Annoying alerts got you agitated? Allocate some attention to an apt agent that assesses your alerts and advances alms to alleviate your angst, assuage your ailments, and ameliorate your awareness.
The Alert Assessor looks at a detector and tells you how it can be improved.
Usage: alert-assessor.py [OPTIONS] DETECTOR_ID
Options:
--sfx_auth_key TEXT SFX token (or SFX_AUTH_KEY env variable)
--api_endpoint TEXT API endpoint
--stream_endpoint TEXT Stream endpoint
--help Show this message and exit.
or you can provide the token in SFX_AUTH_KEY
env var
SFX_AUTH_KEY=<AUTH_KEY> ./alert-assessor.py DETECTOR_ID
The assessor can spot detectors with the following conditions:
- "immature" that might not have enough information to be accurately assessed.
- have not generated any alerts in the last 30 days, do they work?
- have never fired!
- too noisy, firing at least once a day
- no rules, what is this even doing?
- missing time series, metric gone?
- too many time series, detector is dropping stuff
- unlike aggregation terms
- alerts that have been active (and probably ignored) for a long time
- no runbook
- no tip
- doesn't notify anyone
- not using a parameterized subject or body
- not using any variables in parameterized body or subject
The output contains per-rule and whole-detector checks. The findings are emitted as string "names" that can be mapped to feedback i18n style in addition to helper text.
Here's an example of the default output:
INFO:root:Registered 16 rule(s)
ERROR:root:Alert rule checks
INFO:root: EC5zlmcAcAA: Rule: 0 E_RULE_MISSING_NOTIFICATIONS
No notifications
An alert with no notifications cannot alert anyone. Consider removing or adding notifications.
INFO:root: EC5zlmcAcAA: Rule: 0 E_RULE_NOVARS_PARAMETERIZED_BODY
No parameterized body vars
Using a parameterized body with no vars misses out in improved context. Consider adding tags from the alert result.

YOUR TASKS:
**1.** Name every command-line option that the usage section of the Alert Assessor page lists.
**2.** Quote word for word the passage of the Alert Assessor page starting with "or you can provide" and going on through "this even doing?".

PROVIDED INFORMATION:
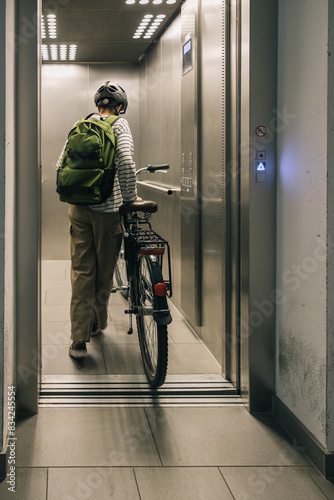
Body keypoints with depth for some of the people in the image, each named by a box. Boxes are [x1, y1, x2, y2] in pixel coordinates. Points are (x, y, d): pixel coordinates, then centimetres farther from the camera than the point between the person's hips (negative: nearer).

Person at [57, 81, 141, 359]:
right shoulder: (120, 124, -2)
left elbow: (61, 164, 10)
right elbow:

SOLVED TASKS:
**1.**
--sfx_auth_key
--api_endpoint
--stream_endpoint
--help

**2.**
or you can provide the token in SFX_AUTH_KEY
env var
SFX_AUTH_KEY=<AUTH_KEY> ./alert-assessor.py DETECTOR_ID
The assessor can spot detectors with the following conditions:
- "immature" that might not have enough information to be accurately assessed.
- have not generated any alerts in the last 30 days, do they work?
- have never fired!
- too noisy, firing at least once a day
- no rules, what is this even doing?